The very first thing that gets into my head is a custom slab allocator - first you allocate an array of needed structures at once by calling ExAllocatePool()), and then allocate/deallocate them from/to this array, rather than going to the system allocator upon every allocation/deallocation. You may get a noticeable performance improvement in some cases if you do it this way. In such case aligning your target structures on the cache-line boundary is going to enhance the performance even further.

Anton Bassov

Prokash_Sinha · October 21, 2018, 2:41pm

Yep, that’s the approach to take . Surely, Kirby has a wonderful observation already, the system alignment. Big pain is debugging, often most debugger gives linked structures in debugger pane, and traversing is easy. Here no such luck

Prokash_Sinha · October 21, 2018, 2:50pm

One thing to notice is that, dynamic structures ( their arrival, existence, and duration ) are assumed to be random — So your apparent neighbors could change randomly, which would make cache misses more probable…

-Pro

Jamey_Kirby · October 21, 2018, 4:21pm

I am using it to replace LIST_ENTRY to save space, so the code was already
using a dynamic list; with a lookaside list.

## Information supplied
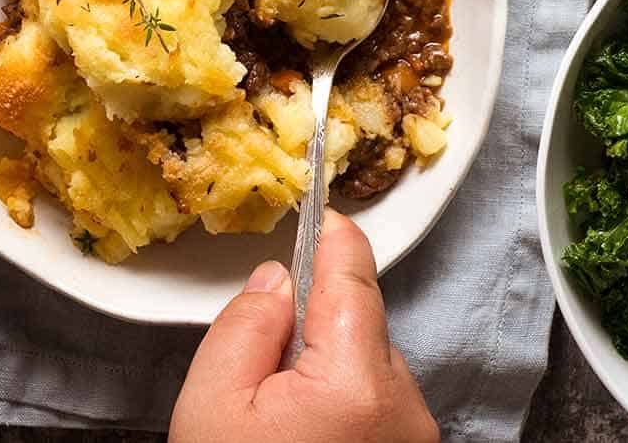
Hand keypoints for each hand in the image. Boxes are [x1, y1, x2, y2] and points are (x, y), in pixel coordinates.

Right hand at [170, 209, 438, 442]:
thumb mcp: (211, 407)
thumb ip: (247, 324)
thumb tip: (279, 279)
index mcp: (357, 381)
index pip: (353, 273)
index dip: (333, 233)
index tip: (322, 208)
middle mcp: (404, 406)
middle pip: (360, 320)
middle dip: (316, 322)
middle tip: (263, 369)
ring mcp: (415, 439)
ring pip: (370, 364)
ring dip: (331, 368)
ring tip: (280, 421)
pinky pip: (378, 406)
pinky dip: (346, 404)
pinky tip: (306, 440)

==

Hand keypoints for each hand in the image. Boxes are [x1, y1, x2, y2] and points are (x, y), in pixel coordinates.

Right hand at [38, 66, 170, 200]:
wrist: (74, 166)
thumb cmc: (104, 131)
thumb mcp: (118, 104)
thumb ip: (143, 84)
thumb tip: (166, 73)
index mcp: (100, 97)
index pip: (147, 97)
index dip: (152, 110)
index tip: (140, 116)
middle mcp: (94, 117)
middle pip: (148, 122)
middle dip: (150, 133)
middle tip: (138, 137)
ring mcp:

## Parts of the exercise
A) Write out the forum thread on slab allocators word for word, from "The very first" up to and including "performance even further.".
B) Answer these questions using the forum thread on slab allocators.
(i) Which function does the first post say to call to allocate the array of needed structures at once?
(ii) On what boundary does the first post suggest aligning the target structures?
(iii) What does Jamey_Kirby say the approach is being used to replace?
None of the lines are needed for the work here.

## List of solutions
A)
The very first thing that gets into my head is a custom slab allocator - first you allocate an array of needed structures at once by calling ExAllocatePool()), and then allocate/deallocate them from/to this array, rather than going to the system allocator upon every allocation/deallocation. You may get a noticeable performance improvement in some cases if you do it this way. In such case aligning your target structures on the cache-line boundary is going to enhance the performance even further.

B)
(i) ExAllocatePool()
(ii) The cache-line boundary
(iii) LIST_ENTRY, to save space